Bluestone also took an academic role in field, publishing the New York Attorney Malpractice Report from 2002-2004.  He started the “New York Attorney Malpractice Blog” in 2004, where he has published more than 4500 entries.

Mr. Bluestone has written 38 scholarly peer-reviewed articles concerning legal malpractice, many in the Outside Counsel column of the New York Law Journal. He has appeared as an Expert witness in multiple legal malpractice litigations.

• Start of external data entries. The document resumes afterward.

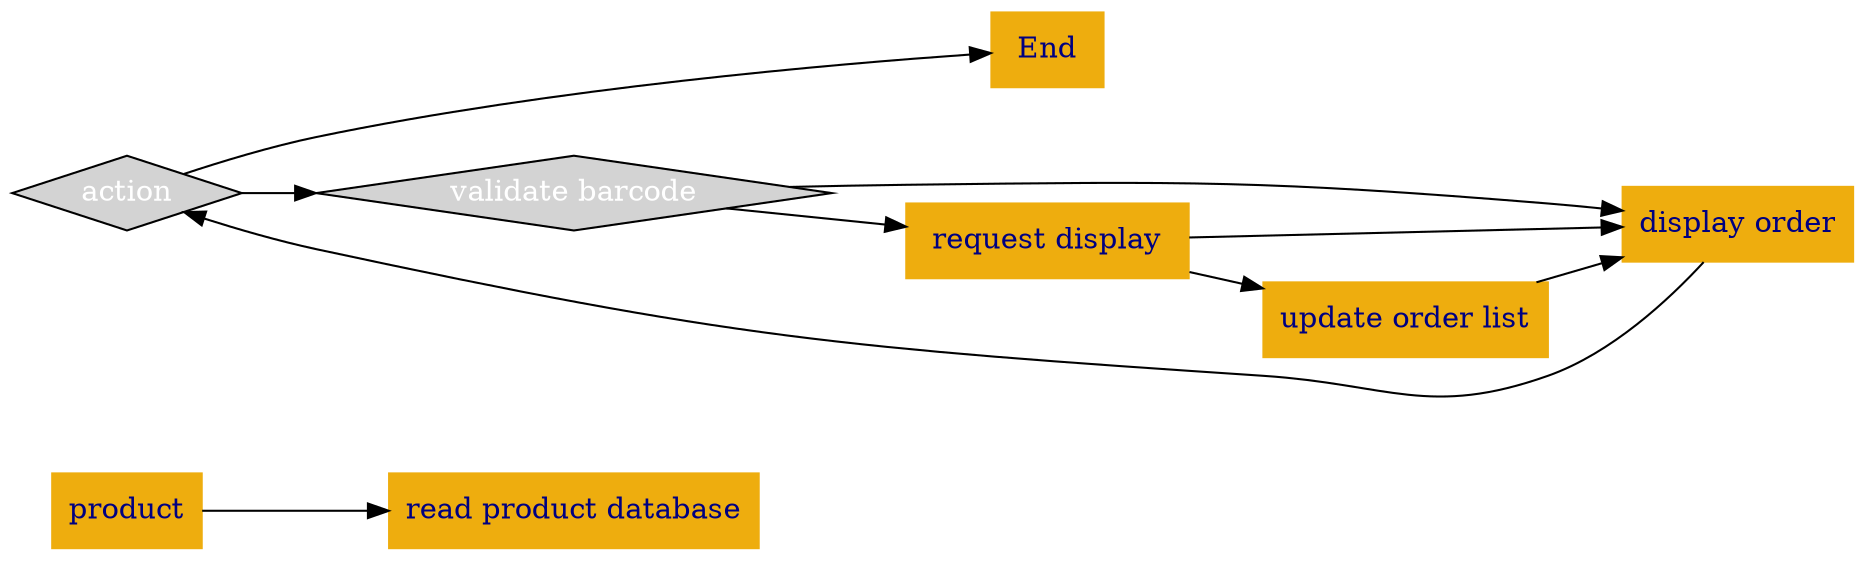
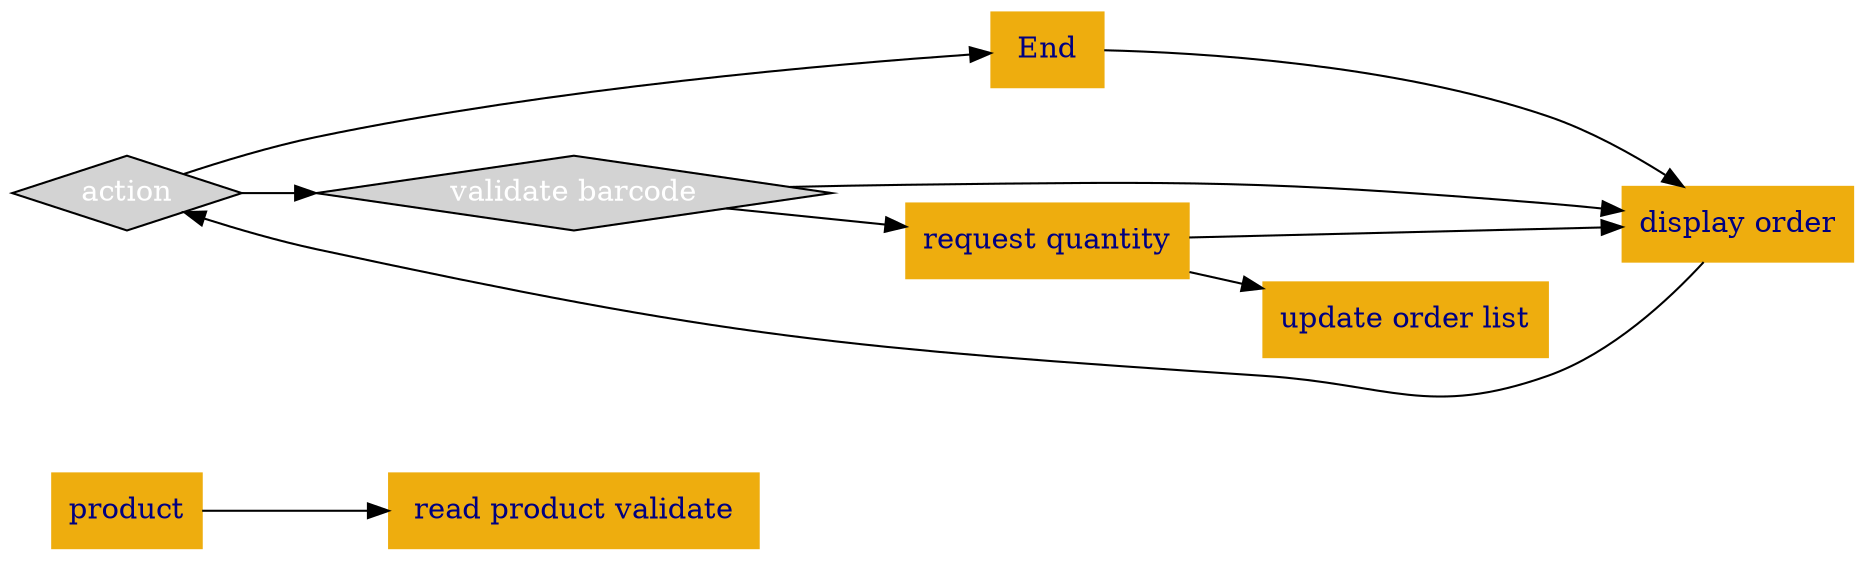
  digraph {
    rankdir=LR
    node [color=darkgoldenrod2 fill=cornflowerblue fontcolor=navy shape=rectangle style=filled]
    n1 [label=product shape=box]
-   "read product database"
+   "read product database" [label="read product validate"]
    action [fontcolor=white shape=diamond color=""]
    "display order"
    End
    "validate barcode" [fontcolor=white shape=diamond color=""]
-   "request quantity" [label="request display"]
+   "request quantity"
    "update order list"
    n1 -> "read product database"
    action -> End
    action -> "validate barcode"
    "display order" -> action
    "validate barcode" -> "display order"
    "validate barcode" -> "request quantity"
    "request quantity" -> "display order"
    "request quantity" -> "update order list"
-   "update order list" -> "display order"
+   End -> "display order"
  }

Mr. Bluestone is an adjunct professor of law at St. John’s University College of Law, teaching Legal Malpractice.  Mr. Bluestone has argued legal malpractice cases in the Second Circuit, in the New York State Court of Appeals, each of the four New York Appellate Divisions, in all four of  the U.S. District Courts of New York and in Supreme Courts all over the state.  He has also been admitted pro haec vice in the states of Connecticut, New Jersey and Florida and was formally admitted to the US District Court of Connecticut and to its Bankruptcy Court all for legal malpractice matters. He has been retained by U.S. Trustees in legal malpractice cases from Bankruptcy Courts, and has represented municipalities, insurance companies, hedge funds, communications companies and international manufacturing firms. Mr. Bluestone regularly lectures in CLEs on legal malpractice.

Based upon his professional experience Bluestone was named a Diplomate and was Board Certified by the American Board of Professional Liability Attorneys in 2008 in Legal Malpractice. He remains Board Certified.  He was admitted to The Best Lawyers in America from 2012-2019.  He has been featured in Who’s Who in Law since 1993.

In the last years, Mr. Bluestone has been featured for two particularly noteworthy legal malpractice cases.  The first was a settlement of an $11.9 million dollar default legal malpractice case of Yeo v. Kasowitz, Benson, Torres & Friedman which was reported in the NYLJ on August 15, 2016. Most recently, Mr. Bluestone obtained a rare plaintiff’s verdict in a legal malpractice case on behalf of the City of White Plains v. Joseph Maria, reported in the NYLJ on February 14, 2017. It was the sole legal malpractice jury verdict in the State of New York for 2017.

Bluestone has been at the forefront of the development of legal malpractice principles and has contributed case law decisions, writing and lecturing which have been recognized by his peers.  He is regularly mentioned in academic writing, and his past cases are often cited in current legal malpractice decisions. He is recognized for his ample writings on Judiciary Law § 487, a 850 year old statute deriving from England which relates to attorney deceit.